(Written problem)
Reproduce the listing below word for word, but leave out the pictures.

(Data extract)
***

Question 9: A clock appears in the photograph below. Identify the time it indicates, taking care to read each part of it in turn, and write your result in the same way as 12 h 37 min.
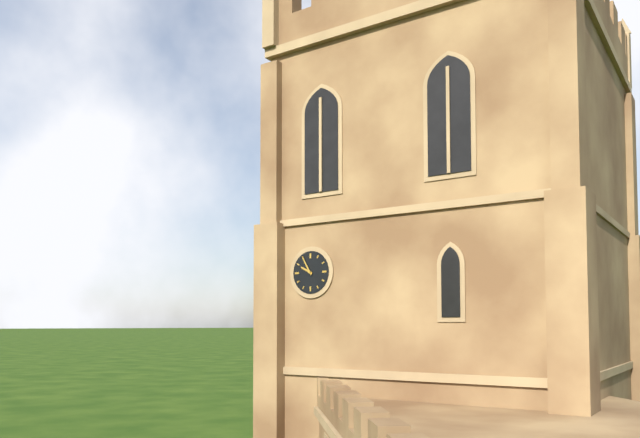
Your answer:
9 h 55 min
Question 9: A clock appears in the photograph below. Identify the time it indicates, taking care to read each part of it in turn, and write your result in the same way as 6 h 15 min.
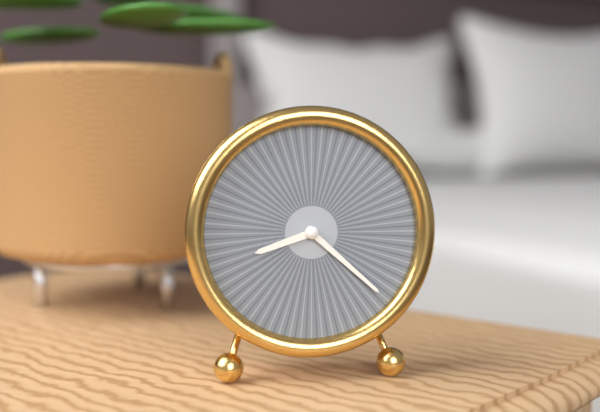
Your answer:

***

(Task solution)
Question 9: A clock appears in the photograph below. Identify the time it indicates, taking care to read each part of it in turn, and write your result in the same way as 12 h 37 min.
Your answer:
9 h 55 min
Question 9: A clock appears in the photograph below. Identify the time it indicates, taking care to read each part of it in turn, and write your result in the same way as 6 h 15 min.
Your answer:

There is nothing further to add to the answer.